Roberts has a lifetime best of 44.22 from 2017, but ran very little in 2020 and was eliminated in the heats at the 2021 Olympic Trials in the 400 m.

Olympic writer Karen Rosen notes that the first day of the 2023 Wanda Diamond League Final at Hayward Field in Eugene will fall on the same day – Saturday, 16 September – as a University of Oregon football game being played at nearby Autzen Stadium against Hawaii.

It will raise the question of whether Eugene’s track fans are also Ducks football followers, but in any case, parking could be at a premium!

● Sport Climbing ● Bach was asked about whether the IOC had maintained contact with the situation of Iranian climber Elnaz Rekabi, whose loose wearing of her headscarf at the Asian Championships in Korea in October exposed her to possible criminal penalties under Iranian law. A recent report stated her family’s home had been torn down; Bach explained:

“In fact, the international federation has been in constant contact with her over all the time [since the Asian Championships], and this contact was also used with regard to this most recent allegation, where, then, we have checked with the international federation [IFSC] and with the Iranian NOC, and we have received from both the same information, so far, that it appears that this is about a construction permit there, and that this incident took place some months before the competition in Seoul, this means some months before October.

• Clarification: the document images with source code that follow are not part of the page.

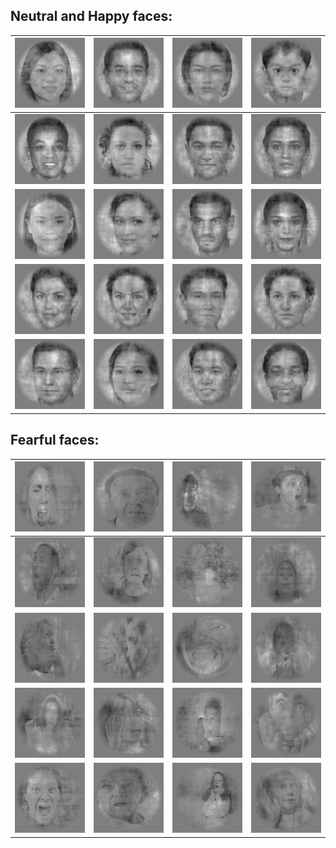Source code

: 

## Neutral and Happy faces:

![](../images/im0.png) | ![](../images/im1.png) | ![](../images/im2.png) | ![](../images/im3.png)
-------------------- | -------------------- | -------------------- | --------------------
![](../images/im4.png) | ![](../images/im5.png) | ![](../images/im6.png) | ![](../images/im7.png)
![](../images/im8.png) | ![](../images/im9.png) | ![](../images/im10.png) | ![](../images/im11.png)
![](../images/im12.png) | ![](../images/im13.png) | ![](../images/im14.png) | ![](../images/im15.png)
![](../images/im16.png) | ![](../images/im17.png) | ![](../images/im18.png) | ![](../images/im19.png)


## Fearful faces:

![](../images/im82.png) | ![](../images/im83.png) | ![](../images/im84.png) | ![](../images/im85.png)
-------------------- | -------------------- | -------------------- | --------------------
![](../images/im86.png) | ![](../images/im87.png) | ![](../images/im88.png) | ![](../images/im89.png)
![](../images/im90.png) | ![](../images/im91.png) | ![](../images/im92.png) | ![](../images/im93.png)
![](../images/im94.png) | ![](../images/im95.png) | ![](../images/im96.png) | ![](../images/im97.png)
![](../images/im98.png) | ![](../images/im99.png) | ![](../images/im100.png) | ![](../images/im101.png)


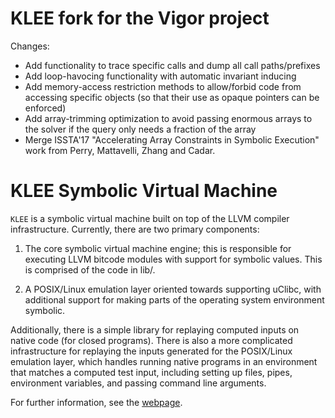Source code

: # KLEE fork for the Vigor project

Changes:
- Add functionality to trace specific calls and dump all call paths/prefixes
- Add loop-havocing functionality with automatic invariant inducing
- Add memory-access restriction methods to allow/forbid code from accessing specific objects (so that their use as opaque pointers can be enforced)
- Add array-trimming optimization to avoid passing enormous arrays to the solver if the query only needs a fraction of the array
- Merge ISSTA'17 "Accelerating Array Constraints in Symbolic Execution" work from Perry, Mattavelli, Zhang and Cadar.


KLEE Symbolic Virtual Machine
=============================

`KLEE` is a symbolic virtual machine built on top of the LLVM compiler
infrastructure. Currently, there are two primary components:

  1. The core symbolic virtual machine engine; this is responsible for
     executing LLVM bitcode modules with support for symbolic
     values. This is comprised of the code in lib/.

  2. A POSIX/Linux emulation layer oriented towards supporting uClibc,
     with additional support for making parts of the operating system
     environment symbolic.

Additionally, there is a simple library for replaying computed inputs
on native code (for closed programs). There is also a more complicated
infrastructure for replaying the inputs generated for the POSIX/Linux
emulation layer, which handles running native programs in an
environment that matches a computed test input, including setting up
files, pipes, environment variables, and passing command line
arguments.

For further information, see the [webpage](http://klee.github.io/).

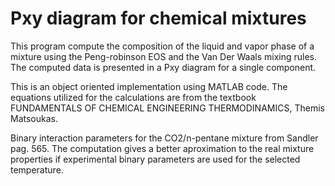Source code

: # Pxy diagram for chemical mixtures
This program compute the composition of the liquid and vapor phase of a mixture using the Peng-robinson EOS and the Van Der Waals mixing rules. The computed data is presented in a Pxy diagram for a single component.

This is an object oriented implementation using MATLAB code.
The equations utilized for the calculations are from the textbook FUNDAMENTALS OF CHEMICAL ENGINEERING THERMODINAMICS, Themis Matsoukas.

Binary interaction parameters for the CO2/n-pentane mixture from Sandler pag. 565. 
The computation gives a better aproximation to the real mixture properties if experimental binary parameters are used for the selected temperature.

“This is the information we have and we continue to monitor the situation. Again, via the international federation, who are very close to the athlete and we are using our channel to the Iranian NOC.”

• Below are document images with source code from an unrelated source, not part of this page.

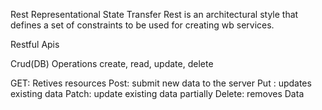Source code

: Rest 
Representational State Transfer
Rest is an architectural style that defines a set of constraints to be used for creating wb services. 


Restful Apis


 Crud(DB) Operations
 create, read, update, delete


GET: Retives resources
Post: submit new data to the server
Put : updates existing data
Patch: update existing data partially
Delete: removes Data
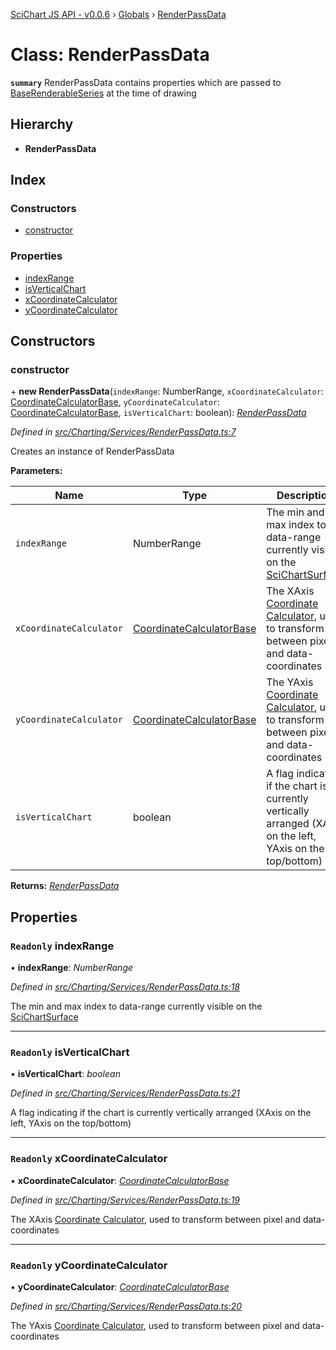 [SciChart JS API - v0.0.6](../README.md) › [Globals](../globals.md) › [RenderPassData](renderpassdata.md)

# Class: RenderPassData

**`summary`** RenderPassData contains properties which are passed to [BaseRenderableSeries](baserenderableseries.md) at the time of drawing

## Hierarchy

* **RenderPassData**

## Index

### Constructors

* [constructor](renderpassdata.md#constructor)

### Properties

* [indexRange](renderpassdata.md#readonly-indexrange)
* [isVerticalChart](renderpassdata.md#readonly-isverticalchart)
* [xCoordinateCalculator](renderpassdata.md#readonly-xcoordinatecalculator)
* [yCoordinateCalculator](renderpassdata.md#readonly-ycoordinatecalculator)

## Constructors

###  constructor

\+ **new RenderPassData**(`indexRange`: NumberRange, `xCoordinateCalculator`: [CoordinateCalculatorBase](coordinatecalculatorbase.md), `yCoordinateCalculator`: [CoordinateCalculatorBase](coordinatecalculatorbase.md), `isVerticalChart`: boolean): *[RenderPassData](renderpassdata.md)*

*Defined in [src/Charting/Services/RenderPassData.ts:7](https://github.com/ABTSoftware/SciChart.Dev/blob/34ff3115c2/Web/src/SciChart/src/Charting/Services/RenderPassData.ts#L7)*

Creates an instance of RenderPassData

**Parameters:**

Name | Type | Description |
------ | ------ | ------ |
`indexRange` | NumberRange | The min and max index to data-range currently visible on the [SciChartSurface](scichartsurface.md) |
`xCoordinateCalculator` | [CoordinateCalculatorBase](coordinatecalculatorbase.md) | The XAxis [Coordinate Calculator](coordinatecalculatorbase.md), used to transform between pixel and data-coordinates |
`yCoordinateCalculator` | [CoordinateCalculatorBase](coordinatecalculatorbase.md) | The YAxis [Coordinate Calculator](coordinatecalculatorbase.md), used to transform between pixel and data-coordinates |
`isVerticalChart` | boolean | A flag indicating if the chart is currently vertically arranged (XAxis on the left, YAxis on the top/bottom)  |

**Returns:** *[RenderPassData](renderpassdata.md)*

## Properties

### `Readonly` indexRange

• **indexRange**: *NumberRange*

*Defined in [src/Charting/Services/RenderPassData.ts:18](https://github.com/ABTSoftware/SciChart.Dev/blob/34ff3115c2/Web/src/SciChart/src/Charting/Services/RenderPassData.ts#L18)*

The min and max index to data-range currently visible on the [SciChartSurface](scichartsurface.md)

___

### `Readonly` isVerticalChart

• **isVerticalChart**: *boolean*

*Defined in [src/Charting/Services/RenderPassData.ts:21](https://github.com/ABTSoftware/SciChart.Dev/blob/34ff3115c2/Web/src/SciChart/src/Charting/Services/RenderPassData.ts#L21)*

A flag indicating if the chart is currently vertically arranged (XAxis on the left, YAxis on the top/bottom)

___

### `Readonly` xCoordinateCalculator

• **xCoordinateCalculator**: *[CoordinateCalculatorBase](coordinatecalculatorbase.md)*

*Defined in [src/Charting/Services/RenderPassData.ts:19](https://github.com/ABTSoftware/SciChart.Dev/blob/34ff3115c2/Web/src/SciChart/src/Charting/Services/RenderPassData.ts#L19)*

The XAxis [Coordinate Calculator](coordinatecalculatorbase.md),
used to transform between pixel and data-coordinates

___

### `Readonly` yCoordinateCalculator

• **yCoordinateCalculator**: *[CoordinateCalculatorBase](coordinatecalculatorbase.md)*

*Defined in [src/Charting/Services/RenderPassData.ts:20](https://github.com/ABTSoftware/SciChart.Dev/blob/34ff3115c2/Web/src/SciChart/src/Charting/Services/RenderPassData.ts#L20)*

The YAxis [Coordinate Calculator](coordinatecalculatorbase.md),
used to transform between pixel and data-coordinates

The IFSC announced on Wednesday (7th) that Rekabi was one of four athletes selected for the “Women in Sport High Performance Pathway” (WISH), designed to expand the number of female coaches at the Olympic Games, and supported by the IOC’s Olympic Solidarity program.

● Tennis ● Per Britain’s Daily Mail:

“The [British] Lawn Tennis Association (LTA) has been threatened with expulsion from the ATP Tour and fined $1million (£822,000) by the men’s circuit for their decision to ban Russian and Belarusian players earlier this year.”

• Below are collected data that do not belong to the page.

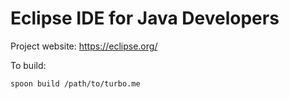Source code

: # Eclipse IDE for Java Developers

Project website: https://eclipse.org/

To build: 

    spoon build /path/to/turbo.me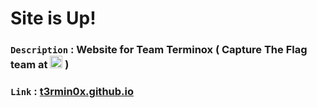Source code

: # Site is Up!
### `Description` : Website for Team Terminox ( Capture The Flag team at [<img src="https://ctftime.org/static/images/ct/logo.svg"  height="20px">](https://ctftime.org/team/128587) )
### `Link` : [t3rmin0x.github.io](https://t3rmin0x.github.io/)
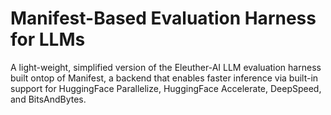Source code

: # Manifest-Based Evaluation Harness for LLMs

A light-weight, simplified version of the Eleuther-AI LLM evaluation harness built ontop of Manifest, a backend that enables faster inference via built-in support for HuggingFace Parallelize, HuggingFace Accelerate, DeepSpeed, and BitsAndBytes.
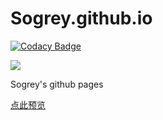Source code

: # Sogrey.github.io

[![Codacy Badge](https://api.codacy.com/project/badge/Grade/25e687edd21c4730a2d30acca3fc4734)](https://www.codacy.com/app/Sogrey/Sogrey.github.io?utm_source=github.com&amp;utm_medium=referral&amp;utm_content=Sogrey/Sogrey.github.io&amp;utm_campaign=Badge_Grade)

[![](https://sogrey.github.io/img/logo/sogrey_logo.svg)](https://sogrey.github.io/)

Sogrey's github pages


[点此预览](https://sogrey.github.io/)

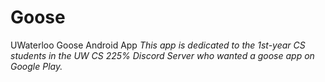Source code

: # Goose
UWaterloo Goose Android App
*This app is dedicated to the 1st-year CS students in the UW CS 225% Discord Server who wanted a goose app on Google Play.*
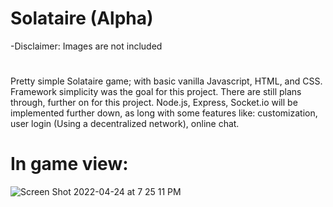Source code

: # Solataire (Alpha)
-Disclaimer: Images are not included
#
Pretty simple Solataire game; with basic vanilla Javascript, HTML, and CSS. Framework simplicity was the goal for this project. There are still plans through, further on for this project. Node.js, Express, Socket.io will be implemented further down, as long with some features like: customization, user login (Using a decentralized network), online chat.

# In game view:
![Screen Shot 2022-04-24 at 7 25 11 PM](https://user-images.githubusercontent.com/94031356/165010512-6b3f44f1-dfdf-41f4-8cec-6a9ea3f486c7.png)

The Women’s Tennis Association has also sanctioned the LTA, which has appealed. For its part, the LTA said in a statement:

“The ATP appear to regard this matter as a straightforward breach of their rules – with a surprising lack of empathy shown for the situation in Ukraine, and a clear lack of understanding of the unique circumstances the LTA faced.

“The financial impact of both this fine and the WTA’s fine will have a material impact on the LTA’s ability to develop and host tennis in this country. For example, we had intended to host a number of ATP Challenger level events to give more opportunities to lower ranked players in the first quarter of 2023 and will now not be able to do this, particularly given the possibility of further fines.

“We will carefully consider our response and we await the outcome of our appeal against the WTA’s decision and sanction.”

It has been reported that the Lawn Tennis Association plans to ban Russian and Belarusian players in 2023 if Russian forces remain in Ukraine.